List of tasks ::
1. Could you copy the passage on rural hospital closures word for word, from "Case studies done" up to and including "threat of closure."?
2. Answer these questions from the passage on rural hospital closures, marking each answer with the same letter:
(a) What does the loss of a physician create in small rural hospitals?
(b) According to ProPAC, what three things were lower in sole-county hospitals that closed than in those that did not close?
(c) How does GAO define Medicare-dependent facilities?
3. Can you pick up the passage on rural hospital closures after its final sentence and keep writing?

Text excerpt ::
———

Case studies done by both groups also suggest that one part of the rural closure problem concerns physician availability. The loss of a physician creates volume and occupancy problems in small rural hospitals, which in turn reduce profits and raise the threat of closure.
ProPAC (1991a) concurs that competition from urban hospitals and volume and population problems were central to closure in rural places. ProPAC also notes that volumes of births, outpatient activity (surgical and medical), and the availability of high-technology services were lower in sole-county hospitals that closed than in other sole-county hospitals that did not close.
All serious studies conclude that PPS payment levels have not been an important cause for closure. PPS payment levels were higher for closure than non-closing hospitals (Adamache and Hurdle, 1991) and higher for Medicare than for non-Medicare cases in the closing hospitals (U.S. General Accounting Office, 1991b). Additionally, GAO concludes that Medicare-dependent facilities (hospitals at which Medicare days exceed 60 percent of all days) do not have higher closure rates; and Adamache and Hurdle similarly find no relationship between closure and Medicare's share of patient days. Both studies point to declining volumes and low occupancy rates as the cause for closure, relying on non-statistical arguments. Indeed, GAO (1991b) and ProPAC (1991a) both conclude, fairly decisively, that access to inpatient care has unlikely been seriously affected, even if PPS had caused the demise of these hospitals.(1) "It does not appear, therefore, that access to inpatient hospital care has been impeded by rural hospital closures, even in counties where the only hospital closed" (Prospective Payment Assessment Commission, 1991a).

———

Records shown ::
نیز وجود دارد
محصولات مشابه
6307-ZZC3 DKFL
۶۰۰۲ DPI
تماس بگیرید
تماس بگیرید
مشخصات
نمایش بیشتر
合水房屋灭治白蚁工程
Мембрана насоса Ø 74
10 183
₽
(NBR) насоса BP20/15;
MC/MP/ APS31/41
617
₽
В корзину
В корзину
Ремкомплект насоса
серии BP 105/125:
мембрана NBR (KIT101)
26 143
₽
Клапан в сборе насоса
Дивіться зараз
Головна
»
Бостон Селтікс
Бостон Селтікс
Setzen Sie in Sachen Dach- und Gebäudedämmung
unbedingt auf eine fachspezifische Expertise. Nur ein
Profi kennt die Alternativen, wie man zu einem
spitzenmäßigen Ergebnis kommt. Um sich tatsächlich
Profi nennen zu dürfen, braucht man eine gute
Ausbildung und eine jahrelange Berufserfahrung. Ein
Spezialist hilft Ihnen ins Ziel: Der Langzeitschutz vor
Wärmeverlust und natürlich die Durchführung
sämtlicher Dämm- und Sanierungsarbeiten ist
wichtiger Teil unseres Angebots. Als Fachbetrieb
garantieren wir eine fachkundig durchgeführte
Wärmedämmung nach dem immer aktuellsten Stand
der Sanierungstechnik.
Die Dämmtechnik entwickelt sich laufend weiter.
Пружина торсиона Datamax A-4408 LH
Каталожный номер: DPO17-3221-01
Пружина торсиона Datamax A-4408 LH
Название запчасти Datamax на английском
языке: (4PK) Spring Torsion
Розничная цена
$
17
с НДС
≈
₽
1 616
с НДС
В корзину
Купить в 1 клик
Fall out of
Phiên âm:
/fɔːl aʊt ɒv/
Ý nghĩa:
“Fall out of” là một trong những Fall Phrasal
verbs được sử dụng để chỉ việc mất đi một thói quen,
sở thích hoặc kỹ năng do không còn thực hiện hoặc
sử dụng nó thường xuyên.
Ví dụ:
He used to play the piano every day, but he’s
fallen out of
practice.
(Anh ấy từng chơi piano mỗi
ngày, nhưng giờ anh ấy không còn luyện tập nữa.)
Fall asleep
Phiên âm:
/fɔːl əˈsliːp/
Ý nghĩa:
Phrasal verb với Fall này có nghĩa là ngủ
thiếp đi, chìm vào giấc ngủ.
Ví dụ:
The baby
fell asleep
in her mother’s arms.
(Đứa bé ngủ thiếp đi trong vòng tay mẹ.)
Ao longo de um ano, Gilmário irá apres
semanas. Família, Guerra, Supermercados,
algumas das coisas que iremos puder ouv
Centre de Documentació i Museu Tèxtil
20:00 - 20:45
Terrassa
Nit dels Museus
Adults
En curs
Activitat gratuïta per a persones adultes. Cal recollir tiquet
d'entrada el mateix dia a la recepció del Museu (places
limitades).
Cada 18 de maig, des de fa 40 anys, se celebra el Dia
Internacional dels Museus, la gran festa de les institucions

———

Written responses ::
1.
Case studies done by both groups also suggest that one part of the rural closure problem concerns physician availability. The loss of a physician creates volume and occupancy problems in small rural hospitals, which in turn reduce profits and raise the threat of closure.

2.
(a) Volume and occupancy problems.
(b) Volumes of births, outpatient activity (surgical and medical), and the availability of high-technology services.
(c) Hospitals at which Medicare days exceed 60 percent of all days.

3.
These studies do not rule out the possibility that PPS did affect closure rates.(12) Rural admission rates have traditionally been quite high; and post-1983 rate were substantially higher among small hospitals and rural populations than urban ones (Gaumer, 1989, Prospective Payment Assessment Commission, 1991a). This set of facts may be related to the payment effects of PPS and more related to the regulatory aspects (PROs) and the relatively large declines in admissions in rural hospitals. Moreover, small institution faced greater volatility in patient volumes (Gaumer, 1989), and the financial consequences of this volatility are not as well buffered by PPS as they would be by cost reimbursement. Thus, the incentives and regulatory aspects of PPS may have contributed to elevated closure rates, even if payment levels were not implicated. The literature does not confirm this possibility, but research on the levels of payment rates, and Medicare shares does not rule it out.